▶ **Task description**: Print everything in the material below from the line containing "True or false: Aggravated" down to the line containing "What is the sum of all values?", word for word and including both of those lines. Leave the pictures out.

▶ **Entries shown**:
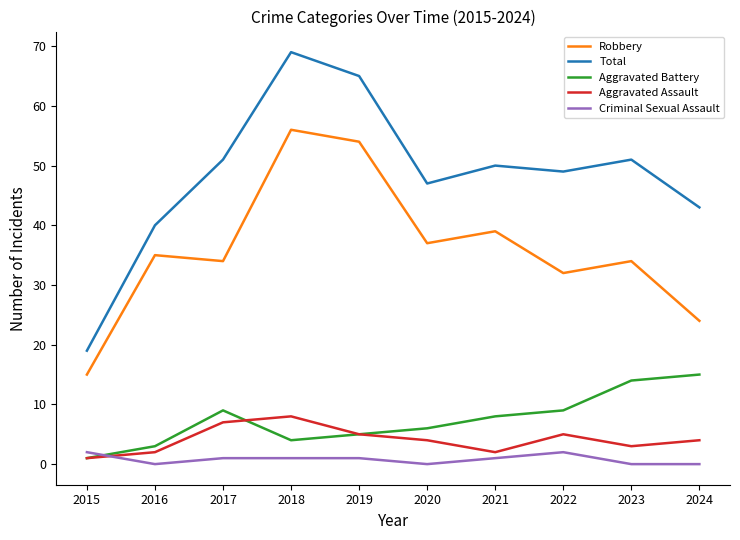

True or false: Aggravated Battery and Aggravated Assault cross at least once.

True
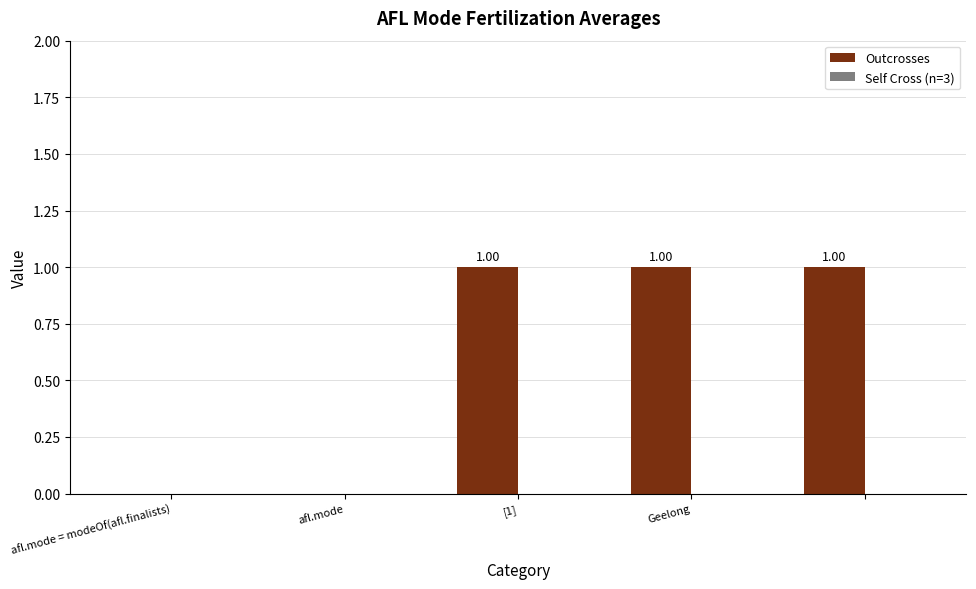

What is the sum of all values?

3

---

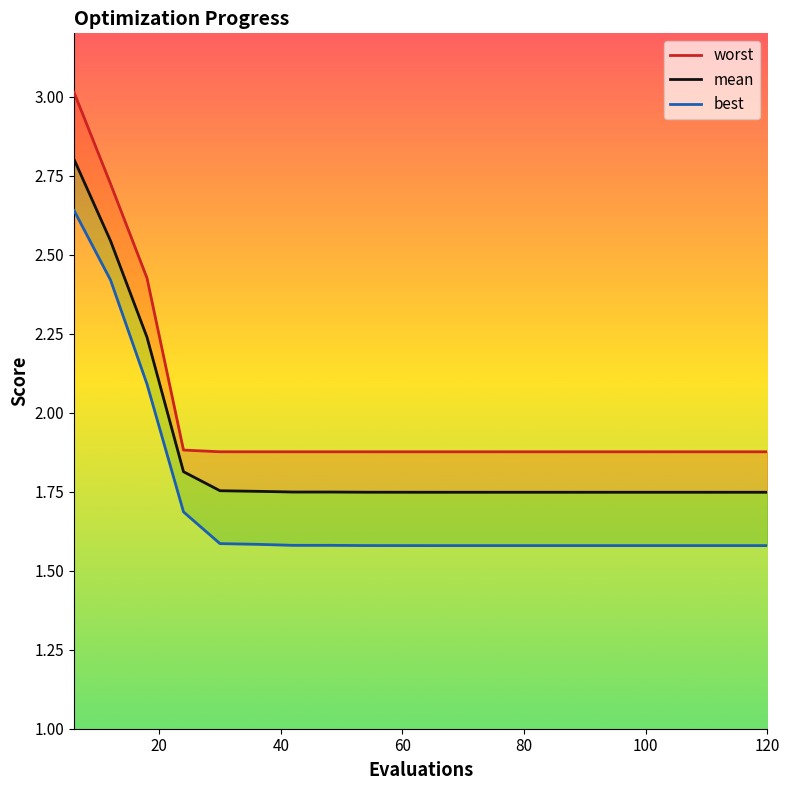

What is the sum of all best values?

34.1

▶ **Answer to the exercise**:
True or false: Aggravated Battery and Aggravated Assault cross at least once.

True

What is the sum of all values?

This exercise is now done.